Adieu aux chaînes : le transport des forçats modernisé en 1839

En 1839, le gouvernement adopta une innovation majeure pour le transport des forçats : les voitures cellulaires. Cette décision fut accueillie avec soulagement par les défenseurs des droits humains. En effet, la disparition des chaînes signifiait la fin de traitements cruels et inutiles. De plus, elle mettait fin au spectacle choquant offert aux populations par le cynisme des prisonniers.
Ces nouvelles voitures étaient entièrement fermées. De plus, l’administration des postes assurait leur transport rapide. Ainsi, ces véhicules répondaient aux exigences de la morale publique et de l’humanité.
Le 19 juin 1839, un journaliste aixois assista au départ d’un convoi. Sept condamnés furent transférés des prisons d’Aix au bagne de Toulon. Voici quelques détails sur ce transport.

Un véhicule innovant

La voiture, de forme allongée, reposait sur quatre roues. Par ailleurs, sa conception s’inspirait des omnibus, avec une seule porte à l’arrière et des ouvertures sur le toit pour l’aération des cellules.
L’intérieur était divisé en trois parties. Premièrement, une partie centrale vide servait de couloir pour le conducteur ou le gardien. Deuxièmement, les deux autres parties étaient divisées en cellules individuelles. Chaque condamné était assis sur un siège rembourré, les jambes tendues. Enfin, chaque cellule possédait une petite fenêtre donnant sur le couloir, facilitant ainsi la surveillance et l’accès aux besoins des prisonniers.

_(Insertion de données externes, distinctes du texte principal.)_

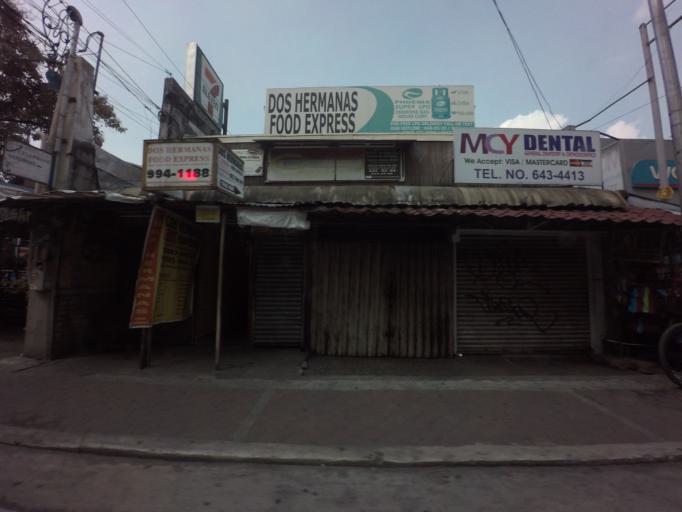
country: PH
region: Calabarzon
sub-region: Province of Rizal
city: Pateros
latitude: 14.5449
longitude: 121.0670
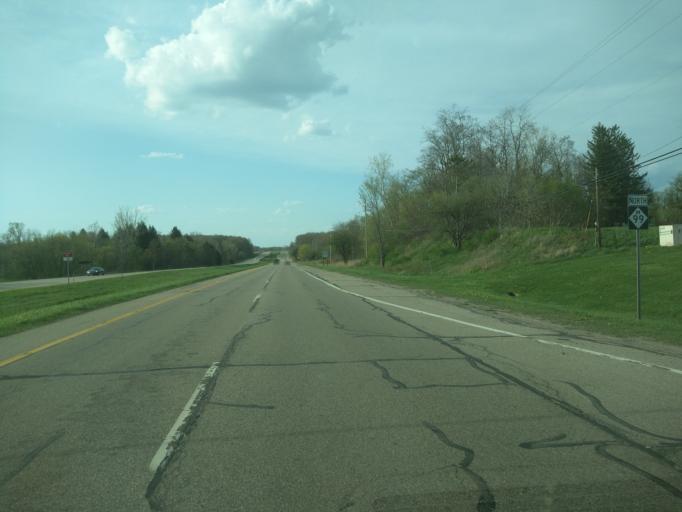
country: US
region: Michigan
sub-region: Eaton County
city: Dimondale
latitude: 42.6261
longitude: -84.6226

L’équipement des condamnés

Avant le départ, l’agent responsable apporta l’équipement des condamnés. Il comprenait un pantalon, un gilet et une longue veste, faits d’étoffes grossières jaunes et grises. En outre, un bonnet bleu, une cravate bleue, des chaussettes et des sabots complétaient la tenue. Apparemment, les épaulettes en losange permettaient de repérer facilement les prisonniers en cas d’évasion, sans pour autant les ridiculiser.

L’attitude des condamnés et les mesures de sécurité

Les condamnés, indifférents, riaient et plaisantaient. L’un d’eux, même, demanda du vin et déclara qu’il recommencerait ses méfaits – « Croit-on que tout ceci m’empêchera de recommencer ? » dit-il. Une famille italienne, quant à elle, parlait de ce départ comme d’un simple voyage. Cette scène aurait pu inspirer Georges Sand, connue pour ses écrits sur les forçats.
Après une fouille minutieuse et la coupe des cheveux, les jambes des condamnés furent attachées avec une chaîne, limitant leurs mouvements. Le brigadier de gendarmerie lut ensuite le règlement du voyage.
Plusieurs règles strictes furent imposées. Premièrement, l’usage du tabac était interdit. Deuxièmement, le silence était obligatoire, sauf pour parler au conducteur en cas de nécessité. Troisièmement, en cas d’infraction, des sanctions étaient prévues : poucettes, suppression des coussins des sièges, liens aux bras et, en dernier recours, l’usage des armes. Le conducteur avertit d’ailleurs un condamné récalcitrant qu’il le surveillerait de près et qu’il n’hésiterait pas à faire usage de son arme en cas de mouvement suspect, en disant : « Mon garçon, je te mettrai près de moi et si tu bouges, je te brûle la cervelle. Sur ce, en avant ! » cria-t-il.
Finalement, après cet avertissement, les condamnés montèrent un à un dans la voiture. Puis, cinq chevaux les emmenèrent rapidement vers le bagne.
  • Sources : Le Mémorial d’Aix, 22 juin 1839, p. 3.